About 2.000 to 1.500 Humans fought a war with the Elves for there Freedom and the Two Human Churches came out Sol Invictus which Demonized the Elf and the Other which Venerate the Elf, 

LW


----------



## Jay Greenstein (Jan 16, 2018)

Write the story. Details like what you gave are meaningless, other than to you, because the reader looks at one page at a time. You entertain that on _that_ page, and give them reason to _want_ to read the next one or they stop reading. So focus on writing well enough to keep the reader turning pages.


----------



## bdcharles (Jan 17, 2018)

lwhitehead said:


> Hi folks the Song of Ice and Fire novel series and how it's written what I afraid is that my Grimdark Hard Fantasy series will be seen as a rip off, If I write POV chapters and use fliped real landmass it will be seen by Publishers and Reading as me ripping off.
> 
> 
> LW



Just for the love of God don't have any characters whose names start with Br~, end in ~n, and have a single phoneme in the middle. Bronn, Bran, Brienne, yes I'm looking at you.

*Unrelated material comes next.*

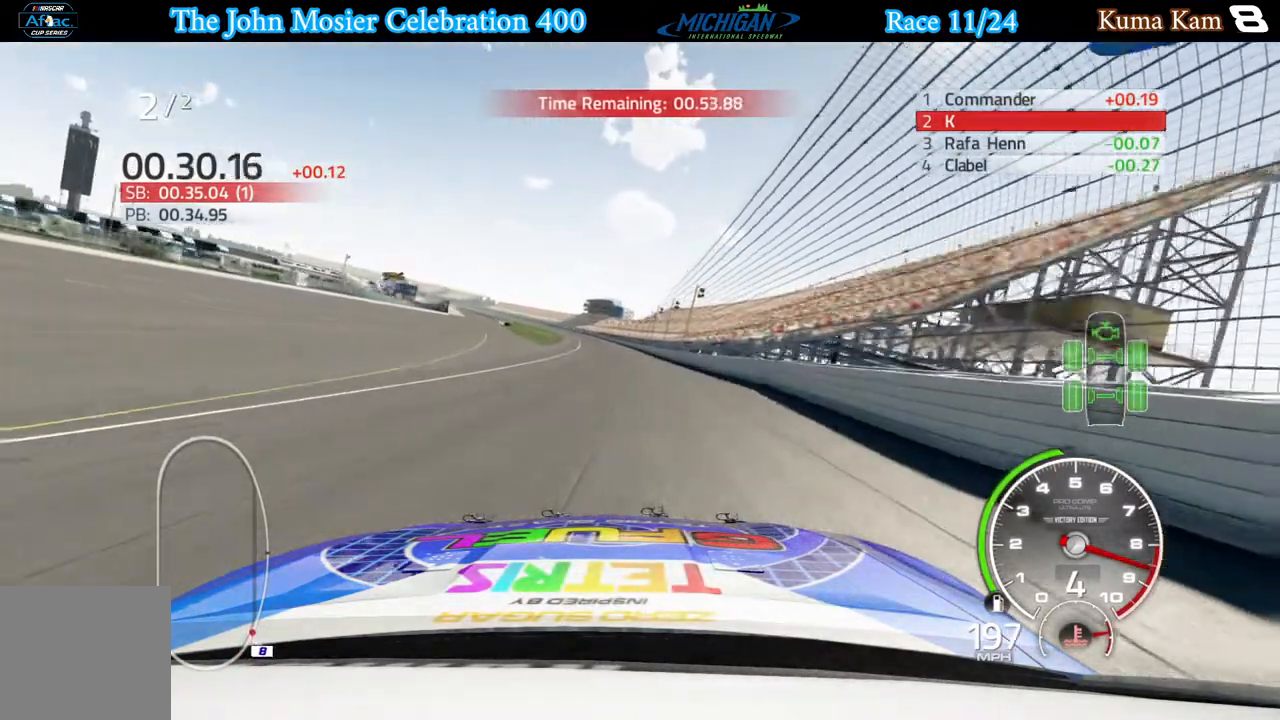
{"buttons": ["R2"], "left_stick": "left", "right_stick": "center", "events": [[133, "left_stick", "center"], [417, "left_stick", "left"]]}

Seriously though, unless you have Lords, houses, bannermen, shifting alliances, a tryptich of climactic dragons (*adds one more dragon*), a terrible queen (*balls up WIP and throws it in the Bin Of Destiny*), an obsession with a metal chair (*makes "throne" an administrative position*), a continent to the east (*looks forlornly at left-justified fantasy map*) and frigid northern wastes, you will be fine.


----------



## lwhitehead (Jan 19, 2018)

It's what the Publisher might think after finding a Major One that would publish the series, they think that the HBO TV series had rubbed off one me, 

One of the main storylines other then the Two Kings fighting over Three chunks of land( Kingdom of England, Kingdom of France and the Duchy of Burgundy), The Second storyline is a Elf wandering through the Human lands checking out the Humans since they were driven away during the war of Liberation, the one were the Humans believe they were killed. The Elves are currently up North in there last outpost on a Northern Landmass that hasn't bin discovered yet. I should also point out Elven Naval Boats are Junk like.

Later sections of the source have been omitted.